------ DATA ------

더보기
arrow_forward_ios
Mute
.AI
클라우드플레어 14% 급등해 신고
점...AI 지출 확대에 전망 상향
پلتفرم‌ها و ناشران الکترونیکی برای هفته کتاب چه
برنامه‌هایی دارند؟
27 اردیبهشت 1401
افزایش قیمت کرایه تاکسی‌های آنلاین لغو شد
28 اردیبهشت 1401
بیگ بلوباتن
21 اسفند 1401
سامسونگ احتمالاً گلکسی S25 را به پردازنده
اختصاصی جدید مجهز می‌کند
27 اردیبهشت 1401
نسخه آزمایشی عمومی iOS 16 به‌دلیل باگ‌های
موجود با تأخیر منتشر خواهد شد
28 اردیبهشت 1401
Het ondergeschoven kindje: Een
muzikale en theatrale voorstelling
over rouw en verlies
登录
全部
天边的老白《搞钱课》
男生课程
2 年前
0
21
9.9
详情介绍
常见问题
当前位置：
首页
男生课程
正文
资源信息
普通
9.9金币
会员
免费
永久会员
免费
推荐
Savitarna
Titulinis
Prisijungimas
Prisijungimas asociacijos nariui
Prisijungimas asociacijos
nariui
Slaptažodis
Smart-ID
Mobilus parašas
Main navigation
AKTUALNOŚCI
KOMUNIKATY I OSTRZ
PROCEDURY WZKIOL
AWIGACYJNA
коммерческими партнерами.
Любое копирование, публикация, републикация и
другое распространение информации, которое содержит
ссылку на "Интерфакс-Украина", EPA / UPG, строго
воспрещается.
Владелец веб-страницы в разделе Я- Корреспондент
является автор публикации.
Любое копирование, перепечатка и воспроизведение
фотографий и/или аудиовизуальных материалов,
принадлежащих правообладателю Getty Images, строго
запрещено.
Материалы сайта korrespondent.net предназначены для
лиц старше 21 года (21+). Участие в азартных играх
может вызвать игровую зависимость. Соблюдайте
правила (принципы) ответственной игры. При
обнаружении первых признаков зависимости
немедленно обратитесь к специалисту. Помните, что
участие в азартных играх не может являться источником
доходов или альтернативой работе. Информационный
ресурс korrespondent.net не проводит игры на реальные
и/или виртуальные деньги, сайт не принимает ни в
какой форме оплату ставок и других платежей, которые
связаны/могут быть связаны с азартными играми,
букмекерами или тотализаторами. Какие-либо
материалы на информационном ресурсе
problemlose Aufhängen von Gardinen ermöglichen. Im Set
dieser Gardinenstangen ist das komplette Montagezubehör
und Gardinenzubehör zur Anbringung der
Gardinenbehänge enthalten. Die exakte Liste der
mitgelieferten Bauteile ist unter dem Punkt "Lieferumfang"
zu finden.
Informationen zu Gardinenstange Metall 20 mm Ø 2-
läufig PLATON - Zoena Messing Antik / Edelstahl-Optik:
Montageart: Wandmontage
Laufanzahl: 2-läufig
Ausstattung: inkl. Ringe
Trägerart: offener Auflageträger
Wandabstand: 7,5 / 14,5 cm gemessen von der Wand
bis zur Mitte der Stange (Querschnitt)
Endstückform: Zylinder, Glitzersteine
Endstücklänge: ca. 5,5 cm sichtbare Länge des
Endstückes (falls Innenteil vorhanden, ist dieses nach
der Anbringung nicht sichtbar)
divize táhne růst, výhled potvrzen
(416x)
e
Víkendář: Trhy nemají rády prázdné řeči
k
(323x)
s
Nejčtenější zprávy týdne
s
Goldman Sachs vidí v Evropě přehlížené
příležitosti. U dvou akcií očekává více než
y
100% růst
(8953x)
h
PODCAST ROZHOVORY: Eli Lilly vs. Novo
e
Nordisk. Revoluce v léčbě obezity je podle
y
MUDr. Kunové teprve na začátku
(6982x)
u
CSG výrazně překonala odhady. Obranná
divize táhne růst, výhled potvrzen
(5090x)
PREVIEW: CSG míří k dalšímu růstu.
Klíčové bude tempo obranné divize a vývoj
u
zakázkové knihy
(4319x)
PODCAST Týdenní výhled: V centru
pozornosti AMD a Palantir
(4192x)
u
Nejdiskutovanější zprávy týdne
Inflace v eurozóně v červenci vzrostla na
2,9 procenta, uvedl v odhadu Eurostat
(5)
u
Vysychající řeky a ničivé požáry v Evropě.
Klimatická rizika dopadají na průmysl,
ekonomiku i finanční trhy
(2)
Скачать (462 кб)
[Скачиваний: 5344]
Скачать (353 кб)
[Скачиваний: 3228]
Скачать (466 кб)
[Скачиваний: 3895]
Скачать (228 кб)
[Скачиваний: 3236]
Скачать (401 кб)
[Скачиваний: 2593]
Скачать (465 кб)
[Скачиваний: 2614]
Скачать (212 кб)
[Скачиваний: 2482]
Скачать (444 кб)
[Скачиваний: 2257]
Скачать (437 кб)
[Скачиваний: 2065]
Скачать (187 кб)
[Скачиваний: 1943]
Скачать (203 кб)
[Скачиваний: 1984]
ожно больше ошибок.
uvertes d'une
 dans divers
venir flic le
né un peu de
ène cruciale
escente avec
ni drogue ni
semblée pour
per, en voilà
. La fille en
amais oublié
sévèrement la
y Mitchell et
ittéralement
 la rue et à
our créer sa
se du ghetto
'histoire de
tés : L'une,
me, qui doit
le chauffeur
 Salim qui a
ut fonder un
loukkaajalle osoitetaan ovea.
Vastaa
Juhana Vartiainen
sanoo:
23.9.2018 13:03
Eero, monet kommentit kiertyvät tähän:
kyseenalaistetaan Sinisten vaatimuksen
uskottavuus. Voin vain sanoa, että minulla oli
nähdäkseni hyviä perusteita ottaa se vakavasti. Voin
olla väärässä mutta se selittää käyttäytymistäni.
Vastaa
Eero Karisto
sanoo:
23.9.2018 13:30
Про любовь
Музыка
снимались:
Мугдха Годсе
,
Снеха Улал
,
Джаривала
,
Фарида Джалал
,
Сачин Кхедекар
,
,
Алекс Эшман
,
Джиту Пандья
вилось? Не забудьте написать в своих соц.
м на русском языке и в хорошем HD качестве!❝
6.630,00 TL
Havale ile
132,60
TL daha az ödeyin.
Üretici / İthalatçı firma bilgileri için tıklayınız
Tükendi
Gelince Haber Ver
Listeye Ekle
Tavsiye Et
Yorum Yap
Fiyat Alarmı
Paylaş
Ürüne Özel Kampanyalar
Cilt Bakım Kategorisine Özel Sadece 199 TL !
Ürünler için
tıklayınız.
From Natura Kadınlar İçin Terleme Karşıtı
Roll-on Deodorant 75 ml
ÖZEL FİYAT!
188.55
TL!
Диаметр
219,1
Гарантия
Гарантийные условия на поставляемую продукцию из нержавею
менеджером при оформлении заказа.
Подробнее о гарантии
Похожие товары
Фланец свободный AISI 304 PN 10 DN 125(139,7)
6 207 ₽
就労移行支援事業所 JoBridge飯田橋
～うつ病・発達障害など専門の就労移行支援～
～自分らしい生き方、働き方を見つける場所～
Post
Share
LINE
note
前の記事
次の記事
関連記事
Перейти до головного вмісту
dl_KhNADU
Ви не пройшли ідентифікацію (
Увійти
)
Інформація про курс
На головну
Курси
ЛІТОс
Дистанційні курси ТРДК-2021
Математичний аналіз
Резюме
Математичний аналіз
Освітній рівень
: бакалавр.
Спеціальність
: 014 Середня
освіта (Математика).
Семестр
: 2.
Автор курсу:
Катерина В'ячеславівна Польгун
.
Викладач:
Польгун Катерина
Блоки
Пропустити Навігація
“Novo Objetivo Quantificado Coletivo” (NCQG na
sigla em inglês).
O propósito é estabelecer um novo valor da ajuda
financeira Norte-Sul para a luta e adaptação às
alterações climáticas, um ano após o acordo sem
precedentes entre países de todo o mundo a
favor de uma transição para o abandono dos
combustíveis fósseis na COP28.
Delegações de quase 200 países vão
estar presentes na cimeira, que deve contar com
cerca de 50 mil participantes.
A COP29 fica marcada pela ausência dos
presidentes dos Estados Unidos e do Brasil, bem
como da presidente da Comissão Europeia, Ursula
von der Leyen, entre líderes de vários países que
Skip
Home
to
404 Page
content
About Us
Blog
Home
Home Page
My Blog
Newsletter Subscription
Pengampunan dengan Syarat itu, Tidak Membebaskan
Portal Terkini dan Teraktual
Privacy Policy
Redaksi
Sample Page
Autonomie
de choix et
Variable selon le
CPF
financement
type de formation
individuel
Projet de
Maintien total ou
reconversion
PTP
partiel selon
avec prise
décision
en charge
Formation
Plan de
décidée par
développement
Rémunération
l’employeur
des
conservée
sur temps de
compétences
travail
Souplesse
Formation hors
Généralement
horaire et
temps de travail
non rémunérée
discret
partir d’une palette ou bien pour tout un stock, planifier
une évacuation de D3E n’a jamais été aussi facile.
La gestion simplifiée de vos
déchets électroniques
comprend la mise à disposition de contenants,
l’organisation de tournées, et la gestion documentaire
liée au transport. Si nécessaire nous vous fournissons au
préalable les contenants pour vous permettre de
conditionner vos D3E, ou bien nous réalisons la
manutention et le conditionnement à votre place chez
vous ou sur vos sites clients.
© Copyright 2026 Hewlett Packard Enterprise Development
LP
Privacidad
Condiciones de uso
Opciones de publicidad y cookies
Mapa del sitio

------

▶ [WHAT YOU HAVE TO DO]: Please copy, exactly and with nothing else, the lines above beginning at the line that has "6.630,00 TL" and ending with the line that has "tıklayınız.".

▶ [SOLUTION TO THIS EXERCISE]:
6.630,00 TL
Havale ile
132,60
TL daha az ödeyin.
Üretici / İthalatçı firma bilgileri için tıklayınız
Tükendi
Gelince Haber Ver
Listeye Ekle
Tavsiye Et
Yorum Yap
Fiyat Alarmı
Paylaş
Ürüne Özel Kampanyalar
Cilt Bakım Kategorisine Özel Sadece 199 TL !
Ürünler için
tıklayınız.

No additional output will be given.